## Exercise directions
All entries must be repeated exactly; do not include the pictures.

## Task material
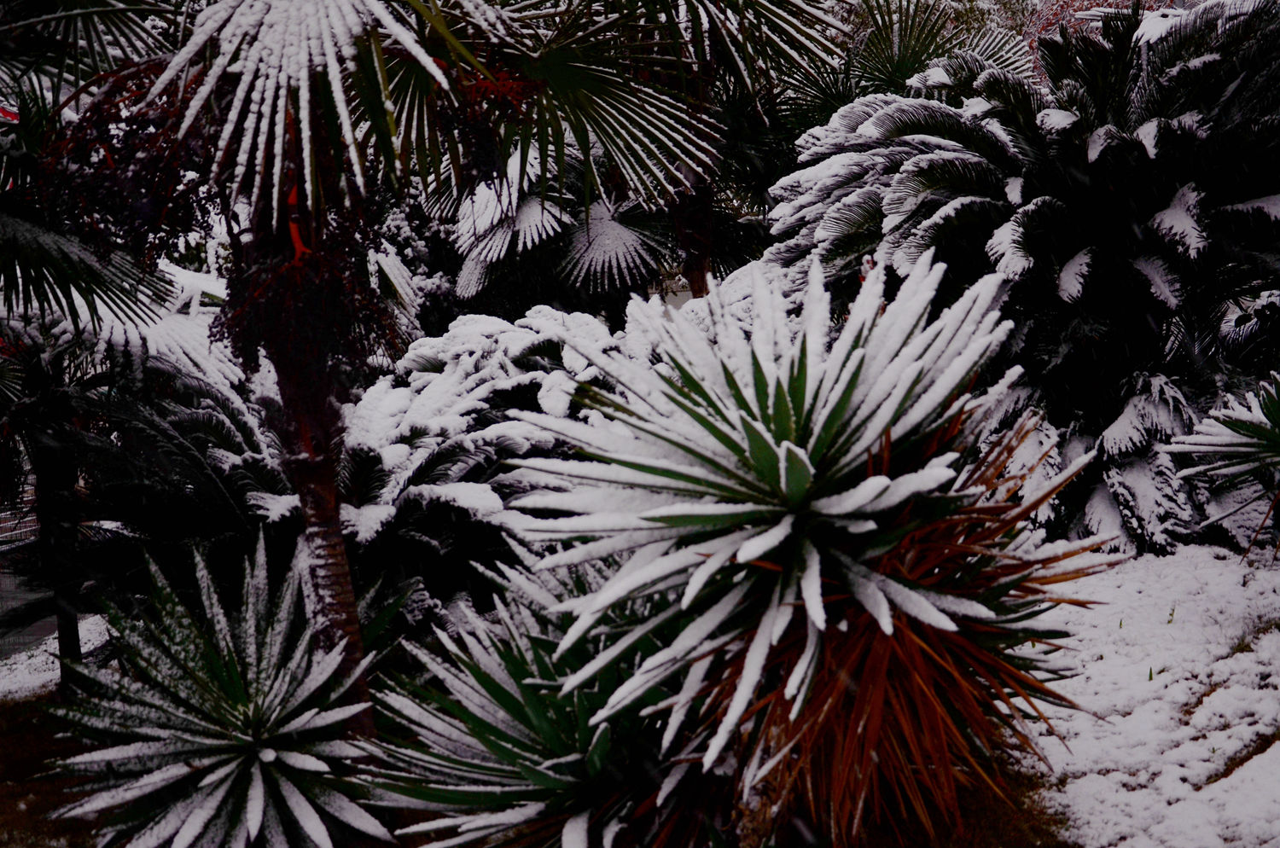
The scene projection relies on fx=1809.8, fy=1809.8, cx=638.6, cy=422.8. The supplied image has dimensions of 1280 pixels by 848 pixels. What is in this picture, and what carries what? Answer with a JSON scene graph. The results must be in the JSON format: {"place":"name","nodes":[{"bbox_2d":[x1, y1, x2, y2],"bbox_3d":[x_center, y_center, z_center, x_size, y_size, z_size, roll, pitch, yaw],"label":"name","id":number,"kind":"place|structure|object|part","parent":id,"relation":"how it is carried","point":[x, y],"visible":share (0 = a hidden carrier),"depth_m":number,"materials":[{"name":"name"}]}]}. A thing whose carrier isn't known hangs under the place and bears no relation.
{"place":"outdoors","nodes":[
{"label":"outdoors","id":0,"kind":"place"},
{"bbox_2d":[0,558,59,661],"label":"pavement","id":1,"kind":"structure","parent":0,"point":[46,631],"materials":[{"name":"grey concrete"}]},
{"bbox_2d":[0,691,98,847],"label":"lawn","id":2,"kind":"structure","parent":0,"point":[31,703],"materials":[{"name":"plant"}]},
{"bbox_2d":[0,615,110,701],"label":"snowy ground","id":3,"kind":"structure","parent":0,"point":[58,671],"materials":[{"name":"white snow"}]},
{"bbox_2d":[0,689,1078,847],"label":"ground","id":4,"kind":"structure","parent":0,"point":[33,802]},
{"bbox_2d":[0,244,281,694],"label":"palm tree","id":5,"kind":"object","parent":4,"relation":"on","point":[213,419],"visible":0.84,"depth_m":7.95,"materials":[{"name":"plant"}]},
{"label":"trunk","id":6,"kind":"part","parent":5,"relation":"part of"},
{"bbox_2d":[46,531,390,847],"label":"agave plant","id":7,"kind":"object","parent":4,"relation":"on","point":[284,730],"visible":0.99,"depth_m":5.66,"materials":[{"name":"green plant"}]},
{"bbox_2d":[55,0,548,730],"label":"palm tree","id":8,"kind":"object","parent":4,"relation":"on","point":[311,549],"visible":0.95,"depth_m":5.59,"materials":[{"name":"plant"}]},
{"label":"palm trunk","id":9,"kind":"part","parent":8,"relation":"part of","materials":[{"name":"brown wood"}]},
{"label":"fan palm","id":10,"kind":"part","parent":8,"relation":"part of","materials":[{"name":"white"}]},
{"bbox_2d":[362,544,717,847],"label":"yucca plant","id":11,"kind":"object","parent":4,"relation":"on","point":[512,671],"visible":0.9,"depth_m":5.06,"materials":[{"name":"green plant"}]},
{"bbox_2d":[496,250,1120,847],"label":"yucca plant","id":12,"kind":"object","parent":4,"relation":"on","point":[793,446],"visible":0.99,"depth_m":4.28,"materials":[{"name":"green plant"}]},
{"bbox_2d":[1008,541,1279,847],"label":"snowy lawn","id":13,"kind":"structure","parent":0,"point":[1155,681],"materials":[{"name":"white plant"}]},
{"bbox_2d":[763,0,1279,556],"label":"palm","id":14,"kind":"object","parent":13,"relation":"on","point":[948,166],"visible":0.92,"depth_m":7.92,"materials":[{"name":"plant"}]},
{"bbox_2d":[1167,372,1279,559],"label":"yucca plant","id":15,"kind":"object","parent":13,"relation":"on","point":[1246,428],"visible":0.99,"depth_m":7.12,"materials":[{"name":"green plant"}]},
{"label":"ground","id":16,"kind":"structure","parent":0},
{"bbox_2d":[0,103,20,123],"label":"flag","id":17,"kind":"object","parent":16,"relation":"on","point":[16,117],"visible":0.4,"depth_m":12.37,"materials":[{"name":"red"}]},
{"bbox_2d":[0,487,39,552],"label":"fence","id":18,"kind":"object","parent":16,"relation":"on","point":[14,532],"visible":0.43,"depth_m":16.22,"materials":[{"name":"metal"}]},
{"bbox_2d":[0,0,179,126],"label":"palm tree","id":19,"kind":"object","parent":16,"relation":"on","point":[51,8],"visible":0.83,"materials":[{"name":"green plant"}]},
{"bbox_2d":[333,307,626,590],"bbox_3d":[-0.640,0.315,7.983,2.111,1.681,2.072,-1,8,-1],"label":"shrub","id":20,"kind":"object","parent":16,"relation":"on","point":[491,322],"visible":0.61,"depth_m":7.61,"materials":[{"name":"plant"}]},
{"bbox_2d":[446,141,680,313],"bbox_3d":[-0.459,-1.011,12.563,2.126,2.647,2.200,-1,8,-1],"label":"palm tree","id":21,"kind":"object","parent":16,"relation":"on","point":[619,230],"visible":0.66,"depth_m":12.26,"materials":[{"name":"plant"}]},
{"bbox_2d":[475,0,849,302],"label":"palm tree","id":22,"kind":"object","parent":16,"relation":"on","point":[717,6],"visible":0.84,"depth_m":9.01,"materials":[{"name":"plant"}]},
{"bbox_2d":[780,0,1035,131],"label":"palm tree","id":23,"kind":"object","parent":16,"relation":"on","point":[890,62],"visible":0.49,"depth_m":13.29,"materials":[{"name":"green plant"}]},
{"bbox_2d":[1024,0,1181,57],"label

## Solution to this exercise
The scene projection relies on fx=1809.8, fy=1809.8, cx=638.6, cy=422.8. The supplied image has dimensions of 1280 pixels by 848 pixels. What is in this picture, and what carries what? Answer with a JSON scene graph. The results must be in the JSON format: {"place":"name","nodes":[{"bbox_2d":[x1, y1, x2, y2],"bbox_3d":[x_center, y_center, z_center, x_size, y_size, z_size, roll, pitch, yaw],"label":"name","id":number,"kind":"place|structure|object|part","parent":id,"relation":"how it is carried","point":[x, y],"visible":share (0 = a hidden carrier),"depth_m":number,"materials":[{"name":"name"}]}]}. A thing whose carrier isn't known hangs under the place and bears no relation.
{"place":"outdoors","nodes":[
{"label":"outdoors","id":0,"kind":"place"},
{"bbox_2d":[0,558,59,661],"label":"pavement","id":1,"kind":"structure","parent":0,"point":[46,631],"materials":[{"name":"grey concrete"}]},
{"bbox_2d":[0,691,98,847],"label":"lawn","id":2,"kind":"structure","parent":0,"point":[31,703],"materials":[{"name":"plant"}]},
{"bbox_2d":[0,615,110,701],"label":"snowy ground","id":3,"kind":"structure","parent":0,"point":[58,671],"materials":[{"name":"white snow"}]},
{"bbox_2d":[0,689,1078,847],"label":"ground","id":4,"kind":"structure","parent":0,"point":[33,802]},
{"bbox_2d":[0,244,281,694],"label":"palm tree","id":5,"kind":"object","parent":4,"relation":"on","point":[213,419],"visible":0.84,"depth_m":7.95,"materials":[{"name":"plant"}]},
{"label":"trunk","id":6,"kind":"part","parent":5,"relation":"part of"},
{"bbox_2d":[46,531,390,847],"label":"agave plant","id":7,"kind":"object","parent":4,"relation":"on","point":[284,730],"visible":0.99,"depth_m":5.66,"materials":[{"name":"green plant"}]},
{"bbox_2d":[55,0,548,730],"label":"palm tree","id":8,"kind":"object","parent":4,"relation":"on","point":[311,549],"visible":0.95,"depth_m":5.59,"materials":[{"name":"plant"}]},
{"label":"palm trunk","id":9,"kind":"part","parent":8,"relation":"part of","materials":[{"name":"brown wood"}]},
{"label":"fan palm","id":10,"kind":"part","parent":8,"relation":"part of","materials":[{"name":"white"}]},
{"bbox_2d":[362,544,717,847],"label":"yucca plant","id":11,"kind":"object","parent":4,"relation":"on","point":[512,671],"visible":0.9,"depth_m":5.06,"materials":[{"name":"green plant"}]},
{"bbox_2d":[496,250,1120,847],"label":"yucca plant","id":12,"kind":"object","parent":4,"relation":"on","point":[793,446],"visible":0.99,"depth_m":4.28,"materials":[{"name":"green plant"}]},
{"bbox_2d":[1008,541,1279,847],"label":"snowy lawn","id":13,"kind":"structure","parent":0,"point":[1155,681],"materials":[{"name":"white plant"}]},
{"bbox_2d":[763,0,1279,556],"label":"palm","id":14,"kind":"object","parent":13,"relation":"on","point":[948,166],"visible":0.92,"depth_m":7.92,"materials":[{"name":"plant"}]},
{"bbox_2d":[1167,372,1279,559],"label":"yucca plant","id":15,"kind":"object","parent":13,"relation":"on","point":[1246,428],"visible":0.99,"depth_m":7.12,"materials":[{"name":"green plant"}]},
{"label":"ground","id":16,"kind":"structure","parent":0},
{"bbox_2d":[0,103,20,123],"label":"flag","id":17,"kind":"object","parent":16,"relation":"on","point":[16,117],"visible":0.4,"depth_m":12.37,"materials":[{"name":"red"}]},
{"bbox_2d":[0,487,39,552],"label":"fence","id":18,"kind":"object","parent":16,"relation":"on","point":[14,532],"visible":0.43,"depth_m":16.22,"materials":[{"name":"metal"}]},
{"bbox_2d":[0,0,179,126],"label":"palm tree","id":19,"kind":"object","parent":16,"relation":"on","point":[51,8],"visible":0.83,"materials":[{"name":"green plant"}]},
{"bbox_2d":[333,307,626,590],"bbox_3d":[-0.640,0.315,7.983,2.111,1.681,2.072,-1,8,-1],"label":"shrub","id":20,"kind":"object","parent":16,"relation":"on","point":[491,322],"visible":0.61,"depth_m":7.61,"materials":[{"name":"plant"}]},
{"bbox_2d":[446,141,680,313],"bbox_3d":[-0.459,-1.011,12.563,2.126,2.647,2.200,-1,8,-1],"label":"palm tree","id":21,"kind":"object","parent":16,"relation":"on","point":[619,230],"visible":0.66,"depth_m":12.26,"materials":[{"name":"plant"}]},
{"bbox_2d":[475,0,849,302],"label":"palm tree","id":22,"kind":"object","parent":16,"relation":"on","point":[717,6],"visible":0.84,"depth_m":9.01,"materials":[{"name":"plant"}]},
{"bbox_2d":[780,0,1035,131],"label":"palm tree","id":23,"kind":"object","parent":16,"relation":"on","point":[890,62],"visible":0.49,"depth_m":13.29,"materials":[{"name":"green plant"}]},
{"bbox_2d":[1024,0,1181,57],"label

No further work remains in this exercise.